(Ausgewählter Auszug)
##########
Forscher aus den USA lieferten Dokumente

Die B-24 Liberator war das meistgebaute US-Flugzeug im Zweiten Weltkrieg.
Die B-24 Liberator war das meistgebaute US-Flugzeug im Zweiten Weltkrieg. © Morrison

Im vergangenen Jahr kam Schmidt in Kontakt mit Julián Péter, ein Slowake, der seit 2014 in Hamburg lebt und Angestellter in der Schifffahrtsbranche ist. Dessen Vater war früher Pilot bei der Luftwaffe. „Er hatte Bücher über Kampfflugzeuge, die ich schon als Kind gelesen habe. Das hat mein Interesse für Kriegsgeschichte geweckt.“

Als Basiswissen hatte er die Gesprächsprotokolle von Schmidt mit den Zeitzeugen, konnte daraus wichtige Erkenntnisse ziehen. So war klar, wo er ansetzen musste bei der Recherche. Laut Péter sind die Einsätze der amerikanischen Bomber tagsüber gewesen, jene der britischen nachts. Der junge Mann suchte nach Listen von abgestürzten Flugzeugen im Internet. Er sagt: „Heute ist alles protokolliert und öffentlich zugänglich.“ Der Hobby-Historiker hielt sich in Foren auf, steuerte spezielle Webseiten an, für die er zahlen musste. Darüber lernte er Forscher aus den USA kennen, die ihn mit Dokumenten versorgten. Nach und nach fügten sich die Mosaikteile zusammen. Der Aufwand war enorm. Nach sechs Wochen intensiver Arbeit konnte Péter lückenlos rekonstruieren, was sich damals ereignet hatte.

Der B-24-Bomber mit dem Namen BAR’T und der Seriennummer 44-10523 ist Teil der 693. Mission der achten US-Luftwaffe über Europa. Ein Angriff mit Dutzenden solcher Maschinen hat Ölwerke in Hamburg als Ziel. Start der Flotte an jenem Tag ist in der Grafschaft Norfolk im Osten Englands. Die Bomben werden gegen 13 Uhr abgeworfen. Danach gerät das Flugzeug in eine dichte Wetterfront, die Sicht für den Piloten Clifford J. Bentcliff aus Chicago ist gleich Null. In einer Wolke kann er den Abstand zu einem anderen Bomber nicht halten und verliert die Kontrolle.
##########
(Angezeigte Zeilen)
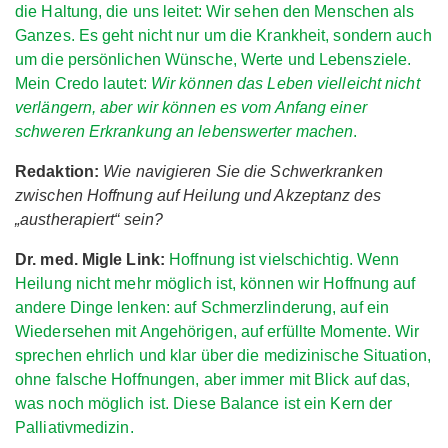
die Haltung, die uns leitet: Wir sehen den Menschen als
Ganzes. Es geht nicht nur um die Krankheit, sondern auch
um die persönlichen Wünsche, Werte und Lebensziele.
Mein Credo lautet:
Wir können das Leben vielleicht nicht
verlängern, aber wir können es vom Anfang einer
schweren Erkrankung an lebenswerter machen
.
Redaktion:
Wie navigieren Sie die Schwerkranken
zwischen Hoffnung auf Heilung und Akzeptanz des
„austherapiert“ sein?
Dr. med. Migle Link:
Hoffnung ist vielschichtig. Wenn
Heilung nicht mehr möglich ist, können wir Hoffnung auf
andere Dinge lenken: auf Schmerzlinderung, auf ein
Wiedersehen mit Angehörigen, auf erfüllte Momente. Wir
sprechen ehrlich und klar über die medizinische Situation,
ohne falsche Hoffnungen, aber immer mit Blick auf das,
was noch möglich ist. Diese Balance ist ein Kern der
Palliativmedizin.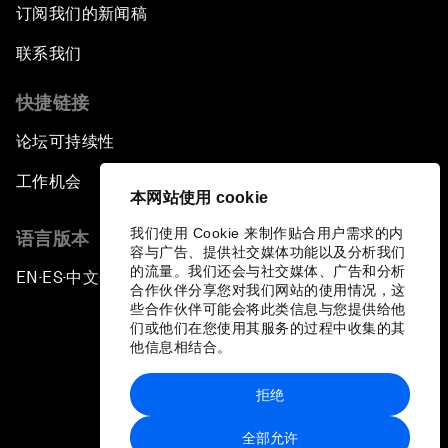
订阅我们的新闻稿
联系我们
快捷链接
论坛可持续性
工作机会
本网站使用 cookie
我们使用 Cookie 来制作贴合用户需求的内
语言版本
容与广告、提供社交媒体功能以及分析我们
的流量。我们还会与社交媒体、广告和分析
EN
ES
中文
日本語
▪
▪
▪
合作伙伴分享您对我们网站的使用情况，这
些合作伙伴可能会将此类信息与您提供给他
们或他们在您使用其服务的过程中收集的其
他信息相结合。
拒绝
隐私政策和服务条款
全部允许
##########
(Aufgabenstellung) Schreiben Sie aus dem Auszug alles von „Als Basiswissen hatte“ bis hinunter zu „damals ereignet hatte.“ wortgetreu heraus.

(Ergebnis)
Als Basiswissen hatte er die Gesprächsprotokolle von Schmidt mit den Zeitzeugen, konnte daraus wichtige Erkenntnisse ziehen. So war klar, wo er ansetzen musste bei der Recherche. Laut Péter sind die Einsätze der amerikanischen Bomber tagsüber gewesen, jene der britischen nachts. Der junge Mann suchte nach Listen von abgestürzten Flugzeugen im Internet. Er sagt: „Heute ist alles protokolliert und öffentlich zugänglich.“ Der Hobby-Historiker hielt sich in Foren auf, steuerte spezielle Webseiten an, für die er zahlen musste. Darüber lernte er Forscher aus den USA kennen, die ihn mit Dokumenten versorgten. Nach und nach fügten sich die Mosaikteile zusammen. Der Aufwand war enorm. Nach sechs Wochen intensiver Arbeit konnte Péter lückenlos rekonstruieren, was sich damals ereignet hatte.